Why is the GDPR an requirements nightmare? It's one ruleset for the whole EU instead one ruleset for each EU state. And the GDPR seem to be not more complicate than the individuel laws where before.
It isn't? Are we talking about a different regulation?
I quote from the title of 2017/0003/COD
COM (2017) 10:
Proposal for a REGULATION OF THE EUROPEAN PARLIAMENT
AND OF THE COUNCIL concerning the respect for private
life and the protection of personal data in electronic
communications and repealing Directive 2002/58/EC
(Regulation on Privacy and Electronic Communications)
See, there's this thing called context: the meaning of the word changes through the surrounding words.
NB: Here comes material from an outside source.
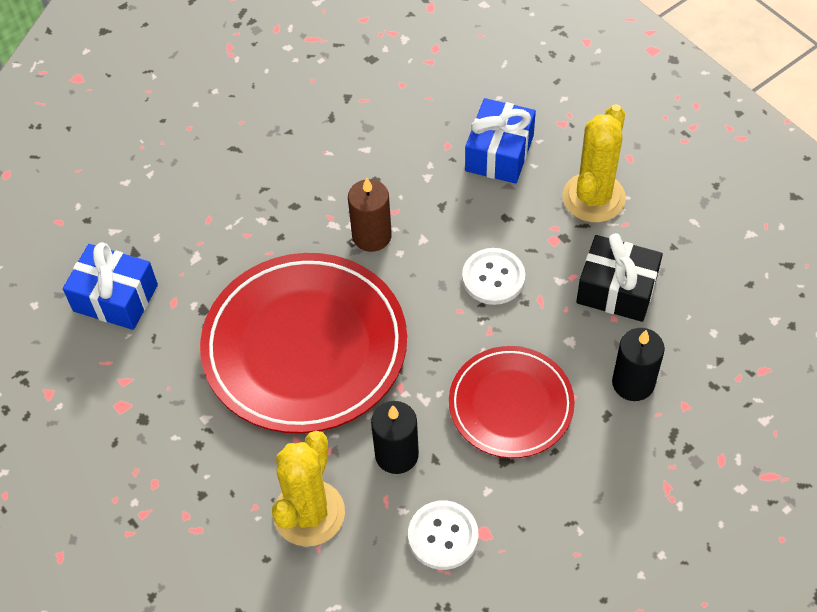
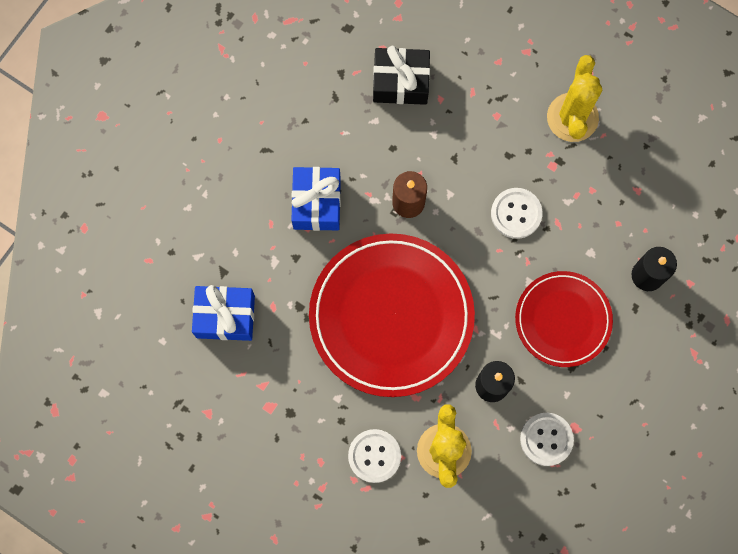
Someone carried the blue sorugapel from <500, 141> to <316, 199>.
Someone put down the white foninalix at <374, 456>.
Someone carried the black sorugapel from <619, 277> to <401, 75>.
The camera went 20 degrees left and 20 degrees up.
If there is a word "repealing" in text, this does not usually mean "everything that's related is repealed" - it means exactly what it says on the tin: "repealing Directive 2002/58/EC" - nothing about repealing the existing state-level legislation (to repeat previous context, "It's one ruleset for the whole EU instead one ruleset for each EU state.")
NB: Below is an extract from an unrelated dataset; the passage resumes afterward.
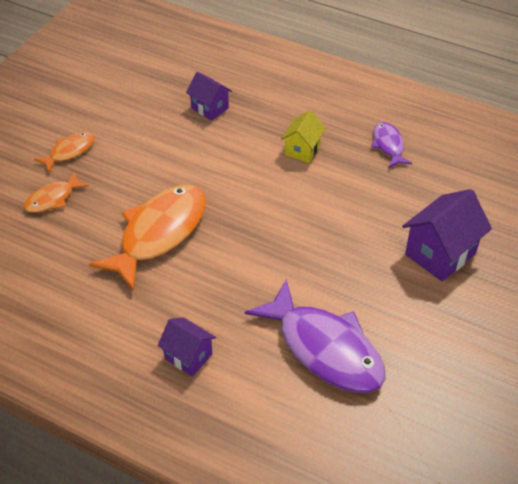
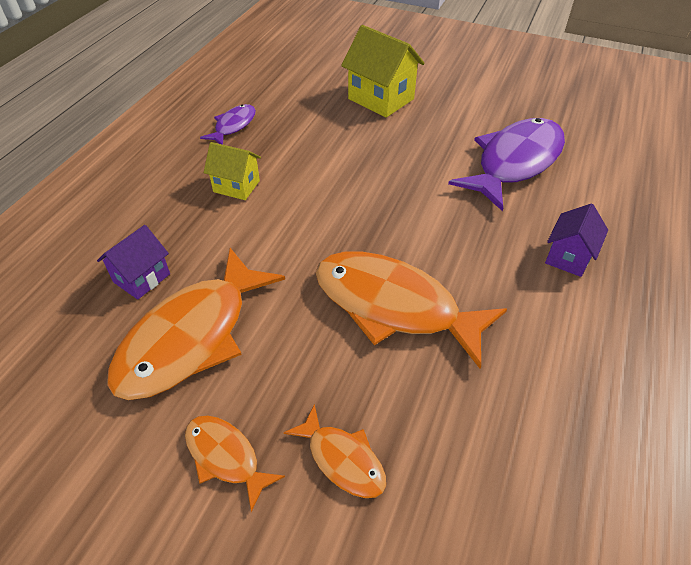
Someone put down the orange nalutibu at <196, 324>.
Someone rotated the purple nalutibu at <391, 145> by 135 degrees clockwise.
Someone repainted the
My point still stands - you still need to conform to both GDPR and the state-specific legislation.
It may be that I am the one who is misinformed here. My understanding was that 2017/0003/COD was about creating a replacement for 2002/58/EC. I haven't read all the documents, so I could very well be wrong.
But assuming that I am right, then a replacement directive would simply cause the states to update their laws and nothing would really change in terms of complexity compared to the situation before.
If it just then 4% of revenue fine could well be 0 for startups. I presume they have some provision to prevent 0 euro fines, does anyone know about that provision?
From the wikipedia page: "fine up to 20,000,000 EUR or up to 4% of the annual worldwide turnover of the preceding financial year in case of an enterprise, whichever is greater"
In other words, it's not a replacement: it is an additional set of rules to keep (although most of it would be a superset of various national laws).